Hi all,
After performing adapter trimming with bbduk.sh
, I found that the total number of bases in the read1 file is different compared with the read2 file from FastQC quality check. Below was the code that I used for performing adapters trimming and the summary from FastQC:
bbduk.sh in1=$raw/$read1 in2=$raw/$read2 out1=$raw/trim/$(basename $raw)_trim_1.fastq.gz out2=$raw/trim/$(basename $raw)_trim_2.fastq.gz ref=$adapters_file ktrim=r hdist=1 k=23 mink=11 tpe tbo qtrim=r trimq=10 minlen=30
Read1 file (Total Bases) = 5.3 Gbp
Read2 file (Total Bases) = 5.1 Gbp
Read1 file (Total sequences) = 55633928
Read1 file (Total sequences) = 55633928
I thought that by including the flags tpe
and tbo
, the trimmed read1 and read2 files are supposed to have the same number of bases and sequences. However, in this case, the two files had the same number of sequences, but the total bases between the files were different. Does anyone know why that is the case? Can I leave it as it is for subsequent STAR mapping?

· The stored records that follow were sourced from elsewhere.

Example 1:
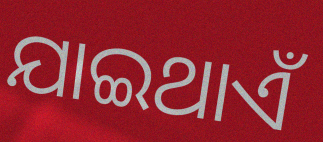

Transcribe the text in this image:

ଯାଇଥାଏଁ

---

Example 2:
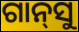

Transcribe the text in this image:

ଗାନ୍‍ସୁ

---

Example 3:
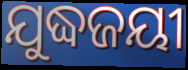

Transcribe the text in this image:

ଯୁଦ୍ଧଜୟୀ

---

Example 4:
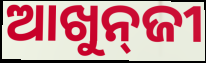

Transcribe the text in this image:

ଆଖୁନ୍‌ଜୀ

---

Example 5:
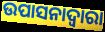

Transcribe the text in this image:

ଉପାସନାଦ୍ଵାରା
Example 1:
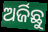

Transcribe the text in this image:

ଅର୍ଜିଛୁ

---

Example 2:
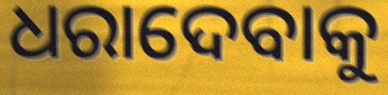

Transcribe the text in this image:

ଧରାଦେବାକୁ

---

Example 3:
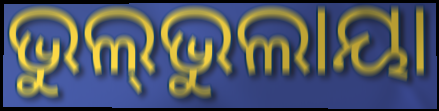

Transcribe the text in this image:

ଭୁଲ୍‌ଭୁଲାୟା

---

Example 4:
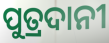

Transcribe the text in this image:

ପୁତ୍ରଦାନୀ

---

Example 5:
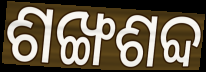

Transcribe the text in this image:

ଶଙ୍ଖଶବ୍ଦ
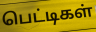
பெட்டிகள்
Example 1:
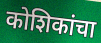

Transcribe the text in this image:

कोशिकांचा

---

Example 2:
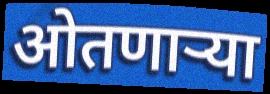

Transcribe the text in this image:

ओतणाऱ्या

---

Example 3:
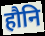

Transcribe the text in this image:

हौनि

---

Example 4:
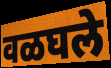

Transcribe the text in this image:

वळघले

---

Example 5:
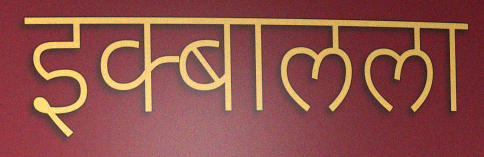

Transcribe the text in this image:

इक्बालला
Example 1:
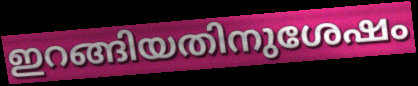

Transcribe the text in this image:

ഇറങ്ങിയതിനുശേഷം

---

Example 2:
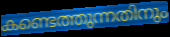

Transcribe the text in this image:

കണ്ടെത്തുന്നതിനും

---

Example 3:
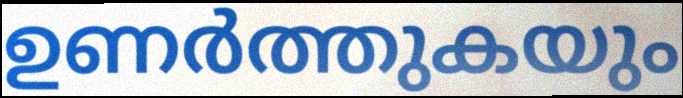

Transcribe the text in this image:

ഉണർത്തുകയും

Brian Bushnell may comment on this but it may be the order of operations that is causing this. After the
tpe
is applied thetrimq
option may be causing some reads to get further shortened.Thanks GenoMax for the reply. That being said, does this difference in total bases between read1 and read2 have an effect in subsequent read mapping? I'm guessing that this impact is minimal, but not sure if this discrepancy leads to some error for subsequent processing algorithms like STAR.

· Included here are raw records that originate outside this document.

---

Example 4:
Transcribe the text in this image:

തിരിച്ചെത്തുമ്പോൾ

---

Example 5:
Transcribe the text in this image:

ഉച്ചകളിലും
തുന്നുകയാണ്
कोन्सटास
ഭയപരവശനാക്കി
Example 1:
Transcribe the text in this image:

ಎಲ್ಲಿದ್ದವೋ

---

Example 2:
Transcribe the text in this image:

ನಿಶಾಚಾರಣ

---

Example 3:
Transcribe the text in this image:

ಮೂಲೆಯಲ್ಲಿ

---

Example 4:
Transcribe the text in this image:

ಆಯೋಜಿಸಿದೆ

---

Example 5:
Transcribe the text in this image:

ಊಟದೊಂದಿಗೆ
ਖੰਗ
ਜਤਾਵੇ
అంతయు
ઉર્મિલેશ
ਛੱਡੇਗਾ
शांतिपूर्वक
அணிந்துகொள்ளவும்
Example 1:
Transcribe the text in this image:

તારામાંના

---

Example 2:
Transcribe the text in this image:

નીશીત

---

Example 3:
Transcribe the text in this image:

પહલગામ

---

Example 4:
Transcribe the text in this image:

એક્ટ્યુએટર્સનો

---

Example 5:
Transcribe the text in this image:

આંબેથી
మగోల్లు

No there should not be much impact unless one of the reads has become substantially short compared to its mate. Strictly speaking you don't need to trim the data if you are aligning to a good reference. Aligners like STAR and BBMap will automatically soft-clip parts of read that do not map.

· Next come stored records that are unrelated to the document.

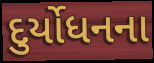
દુર્યોધનના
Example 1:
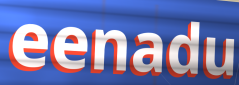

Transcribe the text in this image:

eenadu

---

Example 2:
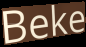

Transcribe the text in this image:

Beke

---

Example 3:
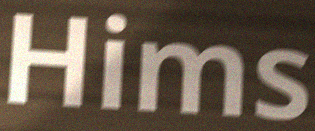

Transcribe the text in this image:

Hims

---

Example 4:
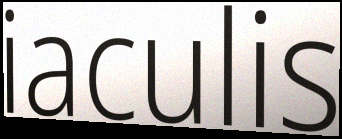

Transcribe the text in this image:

iaculis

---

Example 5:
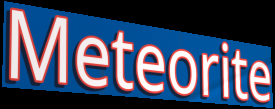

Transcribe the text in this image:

Meteorite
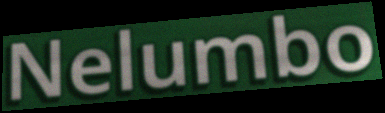
Nelumbo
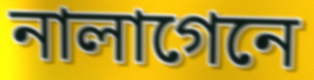
নালাগেনে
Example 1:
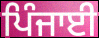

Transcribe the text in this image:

ਪਿੰਜਾਈ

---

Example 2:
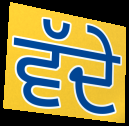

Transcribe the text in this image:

ਵੱਦੇ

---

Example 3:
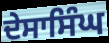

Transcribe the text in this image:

ਦੇਸਾਸਿੰਘ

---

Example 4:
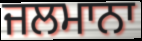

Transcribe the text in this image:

ਜਲਮਾਨਾ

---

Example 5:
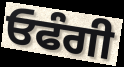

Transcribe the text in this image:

ਓਫੰਗੀ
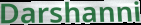
Darshanni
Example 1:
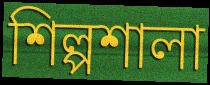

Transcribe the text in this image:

শিল্পশালা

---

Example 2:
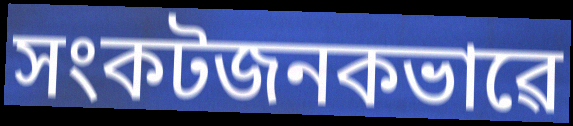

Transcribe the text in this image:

সংকটজনকভাৱে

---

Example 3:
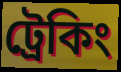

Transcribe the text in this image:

ট্ৰেকিং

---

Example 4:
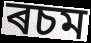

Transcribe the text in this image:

ৰচম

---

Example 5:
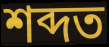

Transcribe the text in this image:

শব্দত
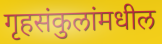
गृहसंकुलांमधील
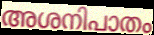
അശനിപാതം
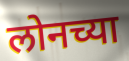
लोनच्या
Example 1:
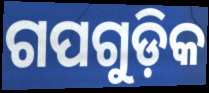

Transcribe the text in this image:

ଗପଗୁଡ଼ିକ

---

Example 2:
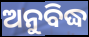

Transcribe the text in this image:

ଅନୁବିଦ୍ଧ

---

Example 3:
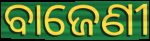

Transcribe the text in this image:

ବାଜେଣୀ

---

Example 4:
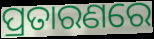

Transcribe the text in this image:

ପ୍ରତାରଣରେ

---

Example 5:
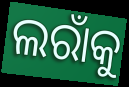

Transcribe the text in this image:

ଲରାଁକୁ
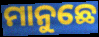
ମାନୁଛେ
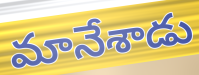
మానేశాడు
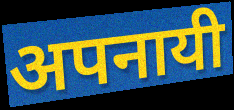
अपनायी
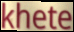
khete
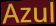
Azul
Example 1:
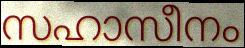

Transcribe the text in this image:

സഹാസീനം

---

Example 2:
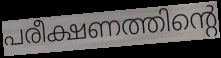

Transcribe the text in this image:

പരീക്ഷണത്തിന്റെ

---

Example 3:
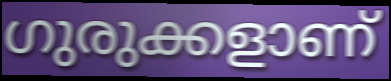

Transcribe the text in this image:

ഗുരുക്കളാണ്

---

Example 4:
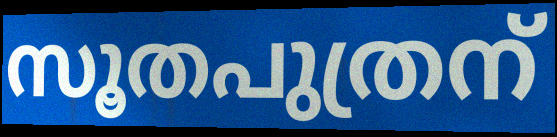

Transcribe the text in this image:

സൂതപുത്രന്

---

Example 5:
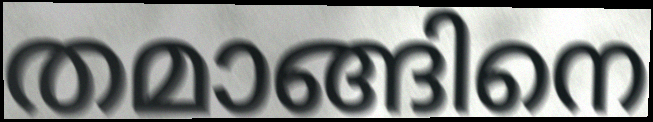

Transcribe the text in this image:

തമാങ്ങിനെ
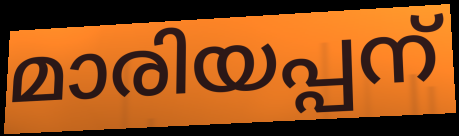
മാരിയപ്പന്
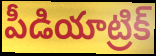
పీడియాట్రిక్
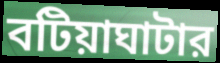
বটিয়াঘাটার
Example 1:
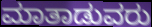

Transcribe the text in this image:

ಮಾತಾಡುವರು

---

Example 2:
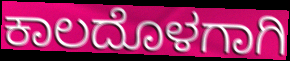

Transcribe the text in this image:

ಕಾಲದೊಳಗಾಗಿ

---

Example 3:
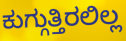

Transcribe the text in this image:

ಕುಗ್ಗುತ್ತಿರಲಿಲ್ಲ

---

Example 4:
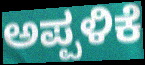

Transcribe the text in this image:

ಅಪ್ಪಳಿಕೆ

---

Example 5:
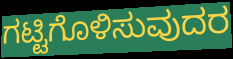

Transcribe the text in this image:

ಗಟ್ಟಿಗೊಳಿಸುವುದರ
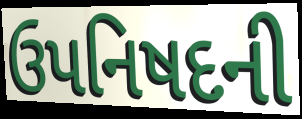
ઉપનિષદની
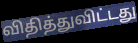
விதித்துவிட்டது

The number of bases is still different even if
tpe
andtbo
are trailing after adapter and quality trimming. So far for the RNA-seq projects I've done, there doesn't seem to be an issue with using bbduk trimmed reads for mapping, so I'll probably leave it as it is. Thanks!Priority/order of operations in coded in the program. Brian will be the best person to comment on that. Simply moving options around on the command line will not change them.
That makes sense. Thanks for the reminder.